NYT says NO to “the other f-word,” and YES to Gov. McAuliffe

The New York Times has two great Sunday editorials on issues relating to collateral consequences.  One deals with the issue of labeling people with a criminal record, of special concern when headline writers seem unable to resist using what Bill Keller at the Marshall Project recently called “the other F-word.”  The editorial points out that ugly demeaning labels like “convict” and “felon” are “an unfair life sentence.”  Let us hope the message reaches newsrooms across the country, and that journalists (especially headline writers) will find another way of describing people with a criminal record.

The Times also has another very fine editorial on Virginia Governor McAuliffe’s restoration of the vote to more than 200,000 individuals, pointing out that his authority under the Virginia Constitution is indisputable.

A very good day for the editorial staff of the Gray Lady, whose editorial page is setting an example of enlightened thinking about criminal law issues – notably including the collateral consequences of conviction.

Labels and stereotypes in the President’s immigration speech

obama-immigration-speechThe President’s decision to take unilateral executive action to insulate certain undocumented immigrants from the immediate threat of deportation has provoked outrage in some quarters and profound relief in others.   The legal issues raised by this decision are important and debatable, some of its line-drawing is problematic, and its success stands or falls on the uncertain terrain of bureaucratic discretion.  No doubt its political implications are yet to be revealed.

But amid all the uncertainty, one thing is clear.  In his speech announcing the initiative the President said, repeatedly and definitively, that no one with a criminal record would benefit from his reprieve.   Thus, he emphasized that enforcement resources would remain focused on “actual threats to our security,” by which he meant “Felons, not families. Criminals, not children.”   Again, it is possible to benefit from the law if you can “pass a criminal background check” (whatever that means), but “[i]f you’re a criminal, you’ll be deported.”   Even people convicted of misdemeanors will not be spared under the new DHS enforcement priorities.

Entirely apart from the wisdom or fairness of the immigration policy choice involved in this broad blanket exclusion (and there are good reasons to be critical of it), it was disheartening to hear the President present it in such unfortunate language.  The ugly labels of “felon” and “criminal” do, after all, at least technically describe a status shared by 25% of adult Americans.  Labels like these serve only to demonize and exclude, and they are fundamentally at odds with our national policy of encouraging rehabilitation to reduce crime.  There were other ways the President could have justified continuing his policy of deporting based on criminal record than by using words that do more to stir up fear of “the other” than to describe relevant functional attributes.

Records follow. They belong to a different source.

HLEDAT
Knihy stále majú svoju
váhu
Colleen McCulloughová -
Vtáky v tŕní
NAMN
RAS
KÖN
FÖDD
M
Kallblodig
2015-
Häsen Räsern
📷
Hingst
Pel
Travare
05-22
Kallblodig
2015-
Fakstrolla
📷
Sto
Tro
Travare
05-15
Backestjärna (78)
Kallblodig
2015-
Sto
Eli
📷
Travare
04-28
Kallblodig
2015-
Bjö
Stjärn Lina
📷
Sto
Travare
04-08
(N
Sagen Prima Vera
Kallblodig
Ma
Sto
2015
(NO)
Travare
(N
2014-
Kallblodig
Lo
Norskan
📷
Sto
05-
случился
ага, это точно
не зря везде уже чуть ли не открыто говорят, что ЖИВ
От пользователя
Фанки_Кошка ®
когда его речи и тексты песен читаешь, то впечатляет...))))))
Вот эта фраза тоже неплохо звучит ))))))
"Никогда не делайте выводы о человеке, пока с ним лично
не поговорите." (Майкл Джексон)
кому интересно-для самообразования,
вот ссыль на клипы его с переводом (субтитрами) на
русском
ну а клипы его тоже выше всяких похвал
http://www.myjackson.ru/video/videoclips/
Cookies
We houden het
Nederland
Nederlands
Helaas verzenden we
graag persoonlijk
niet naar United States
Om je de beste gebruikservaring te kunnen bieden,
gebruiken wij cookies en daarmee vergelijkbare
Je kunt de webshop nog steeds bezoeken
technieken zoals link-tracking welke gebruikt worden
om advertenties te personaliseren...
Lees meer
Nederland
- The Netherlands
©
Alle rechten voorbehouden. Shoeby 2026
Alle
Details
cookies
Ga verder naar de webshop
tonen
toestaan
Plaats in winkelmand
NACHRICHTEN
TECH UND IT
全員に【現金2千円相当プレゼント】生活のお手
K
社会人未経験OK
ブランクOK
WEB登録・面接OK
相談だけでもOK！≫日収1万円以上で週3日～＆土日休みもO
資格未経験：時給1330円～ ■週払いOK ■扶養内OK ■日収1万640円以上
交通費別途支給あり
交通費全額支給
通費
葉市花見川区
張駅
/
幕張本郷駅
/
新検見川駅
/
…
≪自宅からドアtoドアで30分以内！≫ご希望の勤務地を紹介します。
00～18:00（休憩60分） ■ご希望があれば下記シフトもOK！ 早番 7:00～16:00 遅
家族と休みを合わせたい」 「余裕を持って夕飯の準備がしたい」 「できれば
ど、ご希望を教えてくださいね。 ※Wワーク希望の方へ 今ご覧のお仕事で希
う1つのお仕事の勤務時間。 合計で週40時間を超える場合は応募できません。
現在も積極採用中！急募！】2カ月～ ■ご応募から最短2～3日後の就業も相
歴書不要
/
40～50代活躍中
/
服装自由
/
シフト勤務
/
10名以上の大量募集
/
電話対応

The President’s words suggest that people who have been convicted of a crime are evermore to be regarded as “felons” and “criminals,” categorically threatening to our safety and security, and uniformly deserving to be segregated and sent away.  But he himself pardoned such a person less than two years ago, precisely to keep her from being deported. And he is surely aware of the bipartisan conversation now underway about the need to curb over-criminalization, one of the few matters on which Republicans and Democrats can agree.   It is tempting to take linguistic shortcuts when politically expedient, but it is a temptation he might have resisted without jeopardizing his larger objective.

It is time we stopped using negative stereotypes and labels to describe people who at some point in their past have committed a crime, in the immigration context or otherwise.  It is no longer acceptable to describe undocumented immigrants as “illegal aliens.”  Our language needs a similar makeover where past convictions are concerned.